🐾 Perpipaan Untuk Industri Bahan Migas

KualitasPerlengkapan Pipa telah disediakan oleh grosir kami untuk kebutuhan perpipaan yang berbeda. Dengan pilihan kapal fitting kami, ini dapat memenuhi semua kompatibilitas bahan dan perlengkapan yang dibutuhkan.

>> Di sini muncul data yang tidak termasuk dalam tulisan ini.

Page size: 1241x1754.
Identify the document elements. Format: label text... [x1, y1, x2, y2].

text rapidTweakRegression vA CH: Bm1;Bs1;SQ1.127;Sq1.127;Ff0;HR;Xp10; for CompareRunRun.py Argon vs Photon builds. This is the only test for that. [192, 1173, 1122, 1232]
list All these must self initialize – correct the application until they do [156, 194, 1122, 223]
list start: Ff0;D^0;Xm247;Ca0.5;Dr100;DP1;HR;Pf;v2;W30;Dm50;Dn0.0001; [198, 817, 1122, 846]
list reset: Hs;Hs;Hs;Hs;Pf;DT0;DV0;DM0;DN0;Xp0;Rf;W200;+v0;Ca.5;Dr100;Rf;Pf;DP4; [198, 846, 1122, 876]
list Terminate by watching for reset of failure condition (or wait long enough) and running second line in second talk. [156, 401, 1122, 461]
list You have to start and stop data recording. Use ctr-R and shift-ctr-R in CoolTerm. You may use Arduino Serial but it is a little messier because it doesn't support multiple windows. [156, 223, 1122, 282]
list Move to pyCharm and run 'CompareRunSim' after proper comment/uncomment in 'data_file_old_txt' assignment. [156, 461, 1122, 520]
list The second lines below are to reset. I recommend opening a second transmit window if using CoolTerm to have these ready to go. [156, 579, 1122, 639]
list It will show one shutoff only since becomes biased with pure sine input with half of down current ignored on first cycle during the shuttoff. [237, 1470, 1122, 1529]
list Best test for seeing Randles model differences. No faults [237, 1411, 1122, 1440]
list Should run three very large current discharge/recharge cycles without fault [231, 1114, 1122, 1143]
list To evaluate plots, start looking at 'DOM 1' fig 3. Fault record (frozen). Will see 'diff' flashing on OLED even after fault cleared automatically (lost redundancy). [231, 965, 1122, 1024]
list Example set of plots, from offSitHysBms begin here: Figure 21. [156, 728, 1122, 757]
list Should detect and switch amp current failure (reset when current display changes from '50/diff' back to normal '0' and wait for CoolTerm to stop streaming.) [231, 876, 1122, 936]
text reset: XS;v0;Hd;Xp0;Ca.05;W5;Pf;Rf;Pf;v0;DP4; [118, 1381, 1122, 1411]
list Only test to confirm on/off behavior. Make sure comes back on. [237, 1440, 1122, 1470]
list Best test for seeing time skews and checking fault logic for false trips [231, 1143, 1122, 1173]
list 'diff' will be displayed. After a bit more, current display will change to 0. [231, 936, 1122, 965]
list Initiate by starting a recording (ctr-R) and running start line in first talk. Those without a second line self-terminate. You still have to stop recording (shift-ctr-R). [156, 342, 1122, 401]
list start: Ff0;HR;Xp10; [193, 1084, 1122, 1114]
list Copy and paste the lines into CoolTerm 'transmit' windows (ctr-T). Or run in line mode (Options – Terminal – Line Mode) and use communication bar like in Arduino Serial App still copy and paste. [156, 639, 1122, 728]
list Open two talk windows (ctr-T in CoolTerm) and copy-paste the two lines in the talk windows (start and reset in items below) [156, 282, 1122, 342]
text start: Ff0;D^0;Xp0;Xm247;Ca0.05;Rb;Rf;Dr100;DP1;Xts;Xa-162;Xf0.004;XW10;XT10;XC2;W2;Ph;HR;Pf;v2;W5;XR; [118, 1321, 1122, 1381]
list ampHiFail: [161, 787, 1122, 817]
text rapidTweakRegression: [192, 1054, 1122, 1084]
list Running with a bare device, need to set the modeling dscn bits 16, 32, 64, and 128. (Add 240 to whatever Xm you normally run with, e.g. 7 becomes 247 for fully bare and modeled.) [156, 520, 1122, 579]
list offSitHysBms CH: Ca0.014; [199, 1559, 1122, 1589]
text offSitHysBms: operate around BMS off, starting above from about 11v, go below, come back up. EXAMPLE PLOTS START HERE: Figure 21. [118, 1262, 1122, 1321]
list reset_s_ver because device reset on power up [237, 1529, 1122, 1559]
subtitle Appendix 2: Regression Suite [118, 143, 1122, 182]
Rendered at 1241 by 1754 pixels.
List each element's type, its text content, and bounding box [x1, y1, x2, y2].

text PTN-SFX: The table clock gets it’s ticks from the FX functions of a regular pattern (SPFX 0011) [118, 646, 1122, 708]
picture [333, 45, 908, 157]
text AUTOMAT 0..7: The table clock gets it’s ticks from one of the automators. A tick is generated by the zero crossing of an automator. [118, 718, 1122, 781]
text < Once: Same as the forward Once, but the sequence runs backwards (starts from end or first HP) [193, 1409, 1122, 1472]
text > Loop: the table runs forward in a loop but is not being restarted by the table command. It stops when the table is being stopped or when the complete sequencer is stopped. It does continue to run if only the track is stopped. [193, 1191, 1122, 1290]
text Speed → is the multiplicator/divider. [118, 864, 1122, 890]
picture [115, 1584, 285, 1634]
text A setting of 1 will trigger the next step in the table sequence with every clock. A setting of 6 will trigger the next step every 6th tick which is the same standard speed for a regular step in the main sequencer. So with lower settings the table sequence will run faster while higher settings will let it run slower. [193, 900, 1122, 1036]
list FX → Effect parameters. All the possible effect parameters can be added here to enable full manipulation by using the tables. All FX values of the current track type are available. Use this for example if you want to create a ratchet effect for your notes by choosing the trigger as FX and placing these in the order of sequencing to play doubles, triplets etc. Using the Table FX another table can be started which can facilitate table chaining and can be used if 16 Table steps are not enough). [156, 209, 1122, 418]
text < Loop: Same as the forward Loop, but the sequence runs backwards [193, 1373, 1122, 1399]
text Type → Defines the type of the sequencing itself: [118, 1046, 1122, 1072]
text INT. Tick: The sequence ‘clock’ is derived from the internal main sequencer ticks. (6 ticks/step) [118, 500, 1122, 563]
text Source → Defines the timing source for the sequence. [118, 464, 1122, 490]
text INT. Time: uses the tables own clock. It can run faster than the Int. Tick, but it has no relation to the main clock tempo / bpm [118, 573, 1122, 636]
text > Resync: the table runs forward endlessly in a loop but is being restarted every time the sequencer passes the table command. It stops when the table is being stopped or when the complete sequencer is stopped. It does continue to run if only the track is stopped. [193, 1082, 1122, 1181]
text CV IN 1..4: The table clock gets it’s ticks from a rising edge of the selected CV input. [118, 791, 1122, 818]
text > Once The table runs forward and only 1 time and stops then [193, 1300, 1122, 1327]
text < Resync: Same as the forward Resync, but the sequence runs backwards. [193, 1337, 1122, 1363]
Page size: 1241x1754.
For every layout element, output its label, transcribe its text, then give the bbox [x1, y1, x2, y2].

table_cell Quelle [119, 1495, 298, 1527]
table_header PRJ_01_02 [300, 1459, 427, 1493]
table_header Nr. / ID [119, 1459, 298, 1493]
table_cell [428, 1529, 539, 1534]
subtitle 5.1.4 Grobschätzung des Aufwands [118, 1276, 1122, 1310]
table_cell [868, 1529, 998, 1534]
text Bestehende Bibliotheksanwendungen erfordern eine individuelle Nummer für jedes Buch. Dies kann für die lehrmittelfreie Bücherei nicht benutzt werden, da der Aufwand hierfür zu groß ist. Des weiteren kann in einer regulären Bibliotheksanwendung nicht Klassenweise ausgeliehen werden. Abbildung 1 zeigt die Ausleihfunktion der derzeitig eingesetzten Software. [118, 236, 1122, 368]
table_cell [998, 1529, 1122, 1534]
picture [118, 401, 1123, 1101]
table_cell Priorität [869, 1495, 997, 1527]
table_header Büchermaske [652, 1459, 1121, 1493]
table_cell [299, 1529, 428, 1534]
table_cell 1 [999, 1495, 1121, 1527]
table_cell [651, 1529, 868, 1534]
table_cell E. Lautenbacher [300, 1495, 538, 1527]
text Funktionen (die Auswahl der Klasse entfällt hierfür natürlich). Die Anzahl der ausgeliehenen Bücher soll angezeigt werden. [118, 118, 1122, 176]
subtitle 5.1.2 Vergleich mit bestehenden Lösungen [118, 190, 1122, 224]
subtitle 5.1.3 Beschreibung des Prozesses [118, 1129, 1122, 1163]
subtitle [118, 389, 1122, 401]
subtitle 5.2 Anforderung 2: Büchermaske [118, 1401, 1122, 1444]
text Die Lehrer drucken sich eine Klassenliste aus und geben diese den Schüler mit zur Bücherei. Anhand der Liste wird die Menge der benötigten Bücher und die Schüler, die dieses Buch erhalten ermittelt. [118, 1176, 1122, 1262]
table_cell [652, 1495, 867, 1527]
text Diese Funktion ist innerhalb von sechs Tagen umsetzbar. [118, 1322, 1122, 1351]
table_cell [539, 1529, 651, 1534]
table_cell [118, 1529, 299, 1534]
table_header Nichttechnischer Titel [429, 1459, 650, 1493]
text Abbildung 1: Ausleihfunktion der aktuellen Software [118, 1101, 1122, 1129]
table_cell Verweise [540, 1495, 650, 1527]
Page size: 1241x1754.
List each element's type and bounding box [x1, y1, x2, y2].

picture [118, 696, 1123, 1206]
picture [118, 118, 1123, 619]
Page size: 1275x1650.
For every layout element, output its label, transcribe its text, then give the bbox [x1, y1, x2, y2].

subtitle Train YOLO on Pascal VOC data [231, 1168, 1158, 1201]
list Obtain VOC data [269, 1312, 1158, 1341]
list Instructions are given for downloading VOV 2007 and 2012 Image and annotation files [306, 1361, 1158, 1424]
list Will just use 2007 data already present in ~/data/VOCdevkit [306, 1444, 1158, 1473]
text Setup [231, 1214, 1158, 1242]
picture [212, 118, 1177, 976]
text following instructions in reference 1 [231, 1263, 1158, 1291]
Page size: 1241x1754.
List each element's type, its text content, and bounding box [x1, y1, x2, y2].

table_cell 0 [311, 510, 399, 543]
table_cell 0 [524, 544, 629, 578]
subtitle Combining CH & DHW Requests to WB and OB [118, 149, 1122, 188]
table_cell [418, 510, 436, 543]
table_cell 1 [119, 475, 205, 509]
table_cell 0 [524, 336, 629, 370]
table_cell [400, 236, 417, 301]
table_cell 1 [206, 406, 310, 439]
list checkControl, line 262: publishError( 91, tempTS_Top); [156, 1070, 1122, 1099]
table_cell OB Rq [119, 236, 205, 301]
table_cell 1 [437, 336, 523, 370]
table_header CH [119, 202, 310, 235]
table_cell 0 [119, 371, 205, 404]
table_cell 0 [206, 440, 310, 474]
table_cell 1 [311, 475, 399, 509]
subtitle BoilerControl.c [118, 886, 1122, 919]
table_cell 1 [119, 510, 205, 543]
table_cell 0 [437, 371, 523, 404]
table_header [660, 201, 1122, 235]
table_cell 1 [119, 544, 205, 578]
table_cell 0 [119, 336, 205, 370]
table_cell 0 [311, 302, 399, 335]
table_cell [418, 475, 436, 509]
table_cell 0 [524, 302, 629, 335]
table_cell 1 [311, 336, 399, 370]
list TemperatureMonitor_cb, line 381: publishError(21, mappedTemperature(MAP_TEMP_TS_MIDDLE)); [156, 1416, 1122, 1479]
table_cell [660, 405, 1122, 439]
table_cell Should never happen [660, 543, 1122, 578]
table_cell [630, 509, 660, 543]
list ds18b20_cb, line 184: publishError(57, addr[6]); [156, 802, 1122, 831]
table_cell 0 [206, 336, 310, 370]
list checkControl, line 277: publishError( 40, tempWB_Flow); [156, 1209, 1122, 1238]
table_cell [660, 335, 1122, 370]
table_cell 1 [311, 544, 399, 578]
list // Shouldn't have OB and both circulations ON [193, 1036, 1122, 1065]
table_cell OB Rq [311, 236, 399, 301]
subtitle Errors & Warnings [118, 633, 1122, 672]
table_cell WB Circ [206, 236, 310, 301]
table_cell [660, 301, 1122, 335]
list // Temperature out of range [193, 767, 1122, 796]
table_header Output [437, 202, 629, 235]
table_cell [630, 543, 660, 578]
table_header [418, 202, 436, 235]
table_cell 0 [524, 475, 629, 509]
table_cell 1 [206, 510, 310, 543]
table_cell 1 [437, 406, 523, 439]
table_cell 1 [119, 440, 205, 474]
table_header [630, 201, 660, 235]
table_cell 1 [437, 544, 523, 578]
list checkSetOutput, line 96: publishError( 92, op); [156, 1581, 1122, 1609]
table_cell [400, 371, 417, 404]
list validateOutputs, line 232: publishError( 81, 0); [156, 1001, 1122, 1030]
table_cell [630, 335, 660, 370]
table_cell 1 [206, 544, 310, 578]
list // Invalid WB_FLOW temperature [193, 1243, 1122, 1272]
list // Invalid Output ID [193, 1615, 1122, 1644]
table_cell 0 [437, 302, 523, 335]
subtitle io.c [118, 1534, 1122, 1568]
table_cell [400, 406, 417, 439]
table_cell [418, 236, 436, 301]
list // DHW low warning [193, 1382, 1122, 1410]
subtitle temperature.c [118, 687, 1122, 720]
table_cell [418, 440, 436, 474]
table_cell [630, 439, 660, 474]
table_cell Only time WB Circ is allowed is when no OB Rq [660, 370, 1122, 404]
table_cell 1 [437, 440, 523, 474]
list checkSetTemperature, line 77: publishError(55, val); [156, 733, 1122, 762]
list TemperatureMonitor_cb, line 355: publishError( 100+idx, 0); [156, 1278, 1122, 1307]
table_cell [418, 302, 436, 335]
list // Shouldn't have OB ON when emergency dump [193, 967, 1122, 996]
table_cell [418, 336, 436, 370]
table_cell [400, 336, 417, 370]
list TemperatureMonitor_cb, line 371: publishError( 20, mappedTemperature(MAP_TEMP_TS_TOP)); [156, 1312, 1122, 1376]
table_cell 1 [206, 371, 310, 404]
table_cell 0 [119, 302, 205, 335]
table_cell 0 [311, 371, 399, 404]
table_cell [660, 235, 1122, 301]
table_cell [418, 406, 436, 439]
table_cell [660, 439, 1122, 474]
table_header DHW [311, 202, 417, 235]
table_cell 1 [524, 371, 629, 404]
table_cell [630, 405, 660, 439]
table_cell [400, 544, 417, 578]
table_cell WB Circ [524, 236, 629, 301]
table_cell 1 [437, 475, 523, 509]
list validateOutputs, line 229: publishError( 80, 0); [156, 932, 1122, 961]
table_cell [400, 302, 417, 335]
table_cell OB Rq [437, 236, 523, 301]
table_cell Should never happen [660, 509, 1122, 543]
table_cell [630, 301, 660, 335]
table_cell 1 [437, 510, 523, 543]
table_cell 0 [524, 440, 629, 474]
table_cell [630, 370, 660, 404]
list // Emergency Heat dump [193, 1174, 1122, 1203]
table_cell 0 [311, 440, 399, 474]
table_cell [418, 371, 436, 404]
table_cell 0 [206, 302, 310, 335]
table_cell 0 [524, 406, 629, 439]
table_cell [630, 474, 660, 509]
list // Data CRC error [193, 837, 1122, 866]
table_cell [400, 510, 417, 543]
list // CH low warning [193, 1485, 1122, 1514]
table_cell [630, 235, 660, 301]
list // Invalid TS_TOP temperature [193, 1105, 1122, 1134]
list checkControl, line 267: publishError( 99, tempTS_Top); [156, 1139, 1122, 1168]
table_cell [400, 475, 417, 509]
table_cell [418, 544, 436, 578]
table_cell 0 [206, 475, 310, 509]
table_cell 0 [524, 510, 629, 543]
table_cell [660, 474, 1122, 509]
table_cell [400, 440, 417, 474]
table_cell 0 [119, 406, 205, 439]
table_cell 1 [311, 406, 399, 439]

 Berita Bisnis Selasa, 15 September 2020 - 2054 WIB VIVA – Keberhasilan PT Perusahaan Gas Negara Tbk memangkas biaya proyek pipa migas Rokan hingga US$150 juta atau sekitar Rp2,1 triliun menjadi momentum dalam meningkatkan efisiensi pada proyek infrastruktur migas. Langkah ini dinilai bisa diikuti oleh proyek lainnya di Juga ADB Proyeksi Ekonomi RI Cuma Tumbuh 1 Persen pada 2020 Analis Finvesol Consulting Indonesia, Fendi Susiyanto, mengatakan kemampuan dari PGN melakukan pemangkasan biaya pembangunan infrastruktur pipa migas ke Blok Rokan tersebut adalah prestasi yang luar biasa dan dapat memperkuat bisnis perseroan."Selama ini kita belum pernah mendengar pembangunan infrastruktur pipa migas bisa dihemat hingga sebesar itu,” ujar Fendi kepada media di Jakarta, Selasa, 15 September Direktur Utama PGN Suko Hartono mengungkapan, biaya pembangunan proyek pipa minyak ke Blok Rokan berhasil dipangkas dari US$450 juta menjadi US$300 juta. Efisiensi diperoleh dari optimasi tahapan penetapan Final Investment Decision FID dan proses procurement."Hal ini merupakan upaya bersama dewan pengawas dan manajemen PGN dalam mengawal proyek pipanisasi minyak Rokan Hulu dapat berjalan efektif dan efisien di tengah tantangan ekonomi global dan pandemi," jelas Suko dalam keterangan resminya, Senin, 14 September itu, pada Rabu, 9 September 2020 lalu, PT Pertagas, anak usaha PGN, telah memulai pembangunan pipa minyak sepanjang kurang lebih 360 kilometer dengan diameter 4-24 inch. Proyek yang ditargetkan rampung pada 2021 melalui lima kabupaten di Provinsi Riau Halaman Selanjutnya First welding atau pengelasan perdana telah dilakukan di Kelurahan Kandis Kota, Kandis, Kabupaten Siak. Upaya itu diketahui mengawali alih kelola blok Rokan yang direncanakan berlangsung pada 2021. Pemilihanbahan : Pemilihan bahan perpipaan haruslah disesuaikan dengan pembuatan teknik perpipaan dan hal ini dapat dilihat pada ASTM serta ANSI dalam pembagian sebagai berikut 1. Perpipaan untuk pembangkit tenaga 2. Perpipaan untuk industri bahan migas 3. Perpipaan untuk penyulingan minyak mentah 4. Perpipaan untuk pengangkutan minyak 5.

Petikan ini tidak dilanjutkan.